Freddie is not resolved to give one emotional itch – as a matter of fact; she reacts to him like much to the things around her – with a cold disposition. Is it right for Freddie to reject almost every possible chance at connection? Whose to say or judge? Return To Seoul asks how we would deal with being wrapped in the blanket of abandonment. Freddie has committed to a life of non-commitment.

When you think Chou is looking to settle things down, a time jump happens, and we see an old Freddie with jet-black hair meeting with André (Louis-Do de Lencquesaing), a more senior French arms dealer she occasionally hooks up with. He suggests she could excel in the business – and you know what? It’s so in the realm of possibility that Freddie does that very thing by the end of Seoul. She’s caught between two worlds so much that Freddie looks at rebirth as a way to figure things out. Ji-Min Park plays the character so well – you can’t help but hope that what’s next for Freddie is what she’s possibly searching for. But as the old saying goes, not all who wander are lost.

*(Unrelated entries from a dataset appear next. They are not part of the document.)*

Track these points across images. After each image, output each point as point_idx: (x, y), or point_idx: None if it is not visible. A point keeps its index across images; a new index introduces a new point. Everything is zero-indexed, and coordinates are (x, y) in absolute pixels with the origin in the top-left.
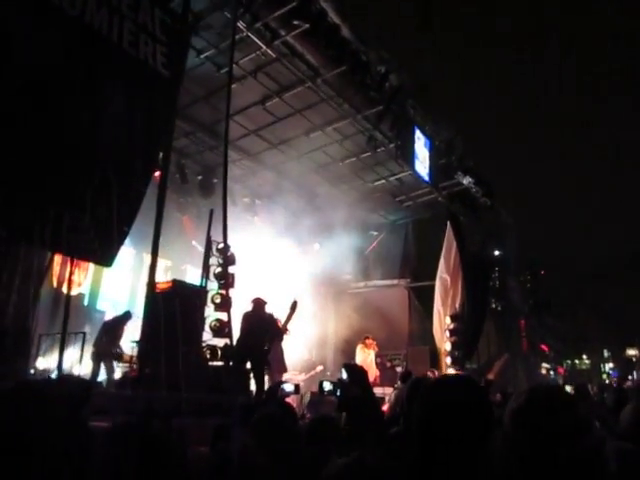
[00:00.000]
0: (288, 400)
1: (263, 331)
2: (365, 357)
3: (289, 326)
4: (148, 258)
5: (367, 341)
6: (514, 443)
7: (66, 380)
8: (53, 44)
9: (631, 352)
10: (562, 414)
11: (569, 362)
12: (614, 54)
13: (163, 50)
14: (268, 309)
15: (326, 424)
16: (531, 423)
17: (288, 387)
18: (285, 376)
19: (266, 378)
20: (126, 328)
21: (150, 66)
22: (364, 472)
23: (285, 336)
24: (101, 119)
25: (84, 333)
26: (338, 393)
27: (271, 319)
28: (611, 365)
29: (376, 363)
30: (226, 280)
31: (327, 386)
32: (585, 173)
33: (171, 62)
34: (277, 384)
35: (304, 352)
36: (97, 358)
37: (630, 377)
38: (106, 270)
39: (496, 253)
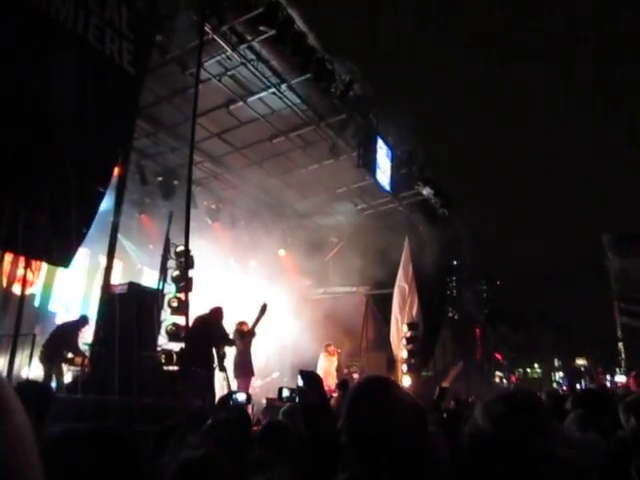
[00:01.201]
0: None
1: (210, 337)
2: (328, 365)
3: (257, 329)
4: (104, 259)
5: (329, 348)
6: (482, 436)
7: (26, 386)
8: (13, 33)
9: (580, 362)
10: (532, 414)
11: (521, 370)
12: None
13: (129, 47)
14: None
15: (279, 429)
16: (503, 420)
17: (240, 396)
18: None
19: (234, 383)
20: (81, 333)
21: (116, 62)
22: None
23: (252, 339)
24: (62, 115)
25: (34, 335)
26: (296, 400)
27: (219, 326)
28: (561, 374)
29: (336, 370)
30: (185, 284)
31: (286, 392)
32: (539, 187)
33: (137, 60)
34: (228, 393)
35: (261, 358)
36: (47, 361)
37: (578, 386)
38: (59, 270)
39: (454, 263)
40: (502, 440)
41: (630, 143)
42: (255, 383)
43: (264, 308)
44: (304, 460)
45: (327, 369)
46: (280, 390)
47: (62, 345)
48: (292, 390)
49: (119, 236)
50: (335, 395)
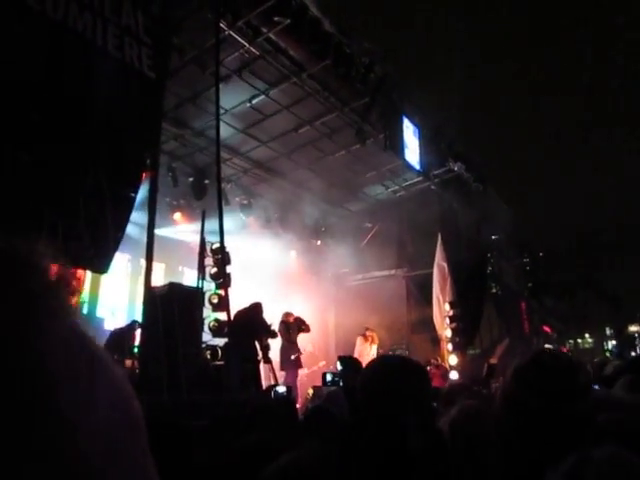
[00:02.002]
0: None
1: (253, 330)
2: (363, 349)
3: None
4: (144, 263)
5: (367, 333)
6: (515, 400)
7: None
8: (38, 49)
9: (633, 328)
10: (563, 376)
11: (572, 342)
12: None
13: (148, 52)
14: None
15: (320, 414)
16: (533, 382)
17: (280, 389)
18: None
19: (281, 375)
20: (133, 337)
21: (136, 69)
22: (298, 474)
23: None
24: (89, 124)
25: None
26: (340, 384)
27: (259, 318)
28: (614, 342)
29: (378, 354)
30: (223, 280)
31: (329, 377)
32: (577, 150)
33: (157, 64)
34: (269, 387)
35: (308, 347)
36: None
37: (633, 353)
38: (104, 277)
39: (492, 237)
40: (529, 402)
41: None
42: (302, 373)
43: (307, 327)
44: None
45: (362, 353)
46: (324, 375)
47: (115, 350)
48: (335, 374)
49: (158, 238)
50: None
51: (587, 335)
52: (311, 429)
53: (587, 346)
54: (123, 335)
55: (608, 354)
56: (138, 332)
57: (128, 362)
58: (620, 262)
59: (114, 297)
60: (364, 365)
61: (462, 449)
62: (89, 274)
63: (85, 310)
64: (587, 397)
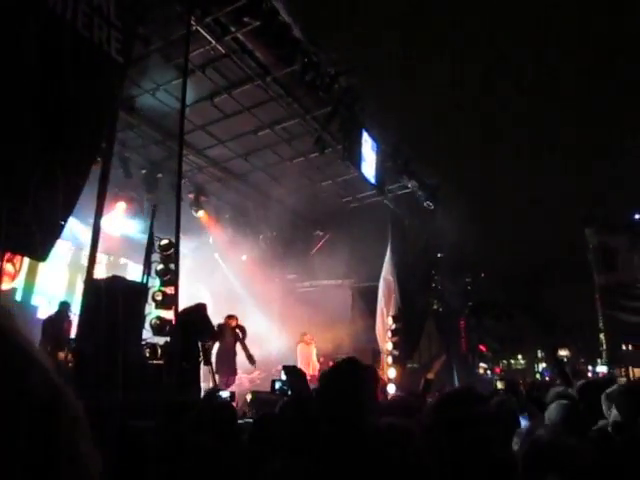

Even a steady relationship with a French man named Maxime (Yoann Zimmer) doesn’t prove to be the sticking point that’s made for Freddie. You can't escape the loneliness, even with her stubborn attitude of not being attached to something. This is why by the end of Return To Seoul, Freddie’s last return to the adoption agency is where she finally comes apart. At some point, we must take a breath and rest our baggage on the street beside us. Not every one of those journeys is meant to be in a straight line – instead, with forks and detours. Return To Seoul isn’t precisely feel-good, but not melancholy either. Sometimes, self-discovery exists within the in-between.